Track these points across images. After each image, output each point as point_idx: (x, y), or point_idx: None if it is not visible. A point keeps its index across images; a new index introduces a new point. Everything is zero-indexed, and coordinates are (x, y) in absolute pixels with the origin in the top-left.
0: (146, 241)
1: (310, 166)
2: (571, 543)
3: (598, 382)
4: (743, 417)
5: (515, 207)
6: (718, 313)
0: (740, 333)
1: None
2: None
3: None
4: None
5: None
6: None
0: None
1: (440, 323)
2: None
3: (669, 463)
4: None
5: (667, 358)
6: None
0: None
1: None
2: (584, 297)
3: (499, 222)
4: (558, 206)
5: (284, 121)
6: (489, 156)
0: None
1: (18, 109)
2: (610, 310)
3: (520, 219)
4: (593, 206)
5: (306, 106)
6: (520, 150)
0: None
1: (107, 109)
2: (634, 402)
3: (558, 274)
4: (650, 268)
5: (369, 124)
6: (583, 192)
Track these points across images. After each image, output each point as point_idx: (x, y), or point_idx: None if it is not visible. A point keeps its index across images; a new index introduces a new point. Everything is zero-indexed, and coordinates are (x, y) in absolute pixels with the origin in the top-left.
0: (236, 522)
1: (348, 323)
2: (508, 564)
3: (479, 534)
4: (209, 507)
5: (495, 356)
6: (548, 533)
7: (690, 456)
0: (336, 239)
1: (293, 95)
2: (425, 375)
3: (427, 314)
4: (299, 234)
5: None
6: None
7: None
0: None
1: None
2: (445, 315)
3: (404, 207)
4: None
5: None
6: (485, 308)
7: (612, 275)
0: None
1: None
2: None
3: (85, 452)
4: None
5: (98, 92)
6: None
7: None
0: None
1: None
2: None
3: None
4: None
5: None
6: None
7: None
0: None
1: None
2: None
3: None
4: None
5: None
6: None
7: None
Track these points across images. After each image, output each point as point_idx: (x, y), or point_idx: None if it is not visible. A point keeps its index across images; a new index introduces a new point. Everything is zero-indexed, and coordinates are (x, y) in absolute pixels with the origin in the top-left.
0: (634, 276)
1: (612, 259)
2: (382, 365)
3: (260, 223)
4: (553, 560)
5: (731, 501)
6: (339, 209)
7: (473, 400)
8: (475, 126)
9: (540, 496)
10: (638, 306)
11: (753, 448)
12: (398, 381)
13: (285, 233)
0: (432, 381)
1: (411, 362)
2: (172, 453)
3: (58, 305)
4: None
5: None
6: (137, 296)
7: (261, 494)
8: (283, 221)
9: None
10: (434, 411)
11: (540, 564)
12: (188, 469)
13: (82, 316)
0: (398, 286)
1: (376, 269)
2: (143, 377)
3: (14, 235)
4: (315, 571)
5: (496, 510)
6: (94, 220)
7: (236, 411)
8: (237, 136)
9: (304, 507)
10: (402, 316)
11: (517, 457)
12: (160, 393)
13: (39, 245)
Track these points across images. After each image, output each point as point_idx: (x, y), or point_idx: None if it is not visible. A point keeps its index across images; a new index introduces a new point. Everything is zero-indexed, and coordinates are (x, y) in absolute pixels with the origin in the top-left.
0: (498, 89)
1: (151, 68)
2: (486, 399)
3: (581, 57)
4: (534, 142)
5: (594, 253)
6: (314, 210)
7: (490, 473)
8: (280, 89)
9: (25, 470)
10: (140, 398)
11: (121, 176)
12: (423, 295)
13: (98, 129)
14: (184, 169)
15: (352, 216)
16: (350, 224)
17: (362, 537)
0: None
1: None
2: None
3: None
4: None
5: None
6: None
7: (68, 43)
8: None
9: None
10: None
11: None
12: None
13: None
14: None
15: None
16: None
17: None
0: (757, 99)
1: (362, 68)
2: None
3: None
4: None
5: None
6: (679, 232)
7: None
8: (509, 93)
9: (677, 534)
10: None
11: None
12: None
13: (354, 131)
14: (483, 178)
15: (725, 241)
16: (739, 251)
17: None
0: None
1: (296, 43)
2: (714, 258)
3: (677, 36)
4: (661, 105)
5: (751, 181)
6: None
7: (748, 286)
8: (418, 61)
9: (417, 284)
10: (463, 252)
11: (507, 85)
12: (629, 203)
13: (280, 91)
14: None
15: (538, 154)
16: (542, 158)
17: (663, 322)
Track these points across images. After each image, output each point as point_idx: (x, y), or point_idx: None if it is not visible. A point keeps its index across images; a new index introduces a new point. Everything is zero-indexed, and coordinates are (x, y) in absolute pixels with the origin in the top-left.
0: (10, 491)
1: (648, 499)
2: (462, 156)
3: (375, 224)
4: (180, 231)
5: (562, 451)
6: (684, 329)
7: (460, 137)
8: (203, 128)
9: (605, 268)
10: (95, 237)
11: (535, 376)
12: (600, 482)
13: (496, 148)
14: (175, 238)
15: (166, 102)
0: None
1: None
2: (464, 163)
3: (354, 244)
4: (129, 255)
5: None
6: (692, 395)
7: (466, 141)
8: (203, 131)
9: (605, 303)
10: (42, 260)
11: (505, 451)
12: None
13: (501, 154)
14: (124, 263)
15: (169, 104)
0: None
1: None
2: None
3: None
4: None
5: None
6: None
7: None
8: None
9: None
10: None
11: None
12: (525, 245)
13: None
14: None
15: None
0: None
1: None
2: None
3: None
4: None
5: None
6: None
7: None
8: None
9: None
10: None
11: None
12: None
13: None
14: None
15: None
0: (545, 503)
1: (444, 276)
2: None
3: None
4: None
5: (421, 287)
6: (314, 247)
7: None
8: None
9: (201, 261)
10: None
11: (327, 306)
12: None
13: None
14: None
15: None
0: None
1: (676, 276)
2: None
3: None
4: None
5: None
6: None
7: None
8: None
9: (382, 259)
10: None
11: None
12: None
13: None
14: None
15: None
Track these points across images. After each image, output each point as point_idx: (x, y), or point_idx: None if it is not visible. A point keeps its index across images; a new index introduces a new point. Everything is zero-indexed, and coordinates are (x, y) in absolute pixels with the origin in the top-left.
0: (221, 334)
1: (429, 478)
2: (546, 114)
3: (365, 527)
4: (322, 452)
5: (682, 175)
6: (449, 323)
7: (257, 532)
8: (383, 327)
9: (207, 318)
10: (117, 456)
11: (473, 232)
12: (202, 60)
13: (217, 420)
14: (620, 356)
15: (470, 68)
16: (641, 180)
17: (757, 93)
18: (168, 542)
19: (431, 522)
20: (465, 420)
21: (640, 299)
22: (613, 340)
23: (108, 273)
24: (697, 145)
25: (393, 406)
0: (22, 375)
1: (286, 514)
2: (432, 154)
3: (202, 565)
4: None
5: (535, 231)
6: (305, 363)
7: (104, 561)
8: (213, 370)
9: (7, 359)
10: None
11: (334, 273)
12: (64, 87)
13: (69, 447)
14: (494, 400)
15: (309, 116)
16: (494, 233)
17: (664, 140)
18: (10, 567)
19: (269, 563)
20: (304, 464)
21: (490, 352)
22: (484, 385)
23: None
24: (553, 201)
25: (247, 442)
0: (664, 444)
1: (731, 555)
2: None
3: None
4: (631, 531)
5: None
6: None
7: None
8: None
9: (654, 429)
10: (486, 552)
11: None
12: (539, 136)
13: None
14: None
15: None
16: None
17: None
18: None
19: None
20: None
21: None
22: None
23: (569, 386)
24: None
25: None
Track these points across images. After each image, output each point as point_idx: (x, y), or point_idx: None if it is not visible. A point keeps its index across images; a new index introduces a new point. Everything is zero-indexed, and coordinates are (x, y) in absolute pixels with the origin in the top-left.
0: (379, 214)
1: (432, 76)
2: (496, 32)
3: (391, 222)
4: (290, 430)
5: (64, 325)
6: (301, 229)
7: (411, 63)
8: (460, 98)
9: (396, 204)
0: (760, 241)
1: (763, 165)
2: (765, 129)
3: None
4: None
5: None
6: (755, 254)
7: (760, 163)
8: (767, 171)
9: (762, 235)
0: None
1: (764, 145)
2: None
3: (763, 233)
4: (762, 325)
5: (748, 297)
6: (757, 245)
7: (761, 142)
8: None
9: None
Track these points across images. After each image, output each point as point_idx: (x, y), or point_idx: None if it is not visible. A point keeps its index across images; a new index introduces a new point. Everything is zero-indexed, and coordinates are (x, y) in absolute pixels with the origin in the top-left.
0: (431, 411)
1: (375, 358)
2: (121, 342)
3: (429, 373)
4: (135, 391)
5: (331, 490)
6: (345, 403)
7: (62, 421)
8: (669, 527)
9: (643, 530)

⁂

PROBLEM REQUIREMENTS: Render the items above, from their first line through the line containing "6: (583, 192)" (both included), as a JSON list of strings with one string per line and blank lines omitted.

CORRECT RESULT:
[
  "Track these points across images. After each image, output each point as point_idx: (x, y), or point_idx: None if it is not visible. A point keeps its index across images; a new index introduces a new point. Everything is zero-indexed, and coordinates are (x, y) in absolute pixels with the origin in the top-left.",
  "0: (146, 241)",
  "1: (310, 166)",
  "2: (571, 543)",
  "3: (598, 382)",
  "4: (743, 417)",
  "5: (515, 207)",
  "6: (718, 313)",
  "0: (740, 333)",
  "1: None",
  "2: None",
  "3: None",
  "4: None",
  "5: None",
  "6: None",
  "0: None",
  "1: (440, 323)",
  "2: None",
  "3: (669, 463)",
  "4: None",
  "5: (667, 358)",
  "6: None",
  "0: None",
  "1: None",
  "2: (584, 297)",
  "3: (499, 222)",
  "4: (558, 206)",
  "5: (284, 121)",
  "6: (489, 156)",
  "0: None",
  "1: (18, 109)",
  "2: (610, 310)",
  "3: (520, 219)",
  "4: (593, 206)",
  "5: (306, 106)",
  "6: (520, 150)",
  "0: None",
  "1: (107, 109)",
  "2: (634, 402)",
  "3: (558, 274)",
  "4: (650, 268)",
  "5: (369, 124)",
  "6: (583, 192)"
]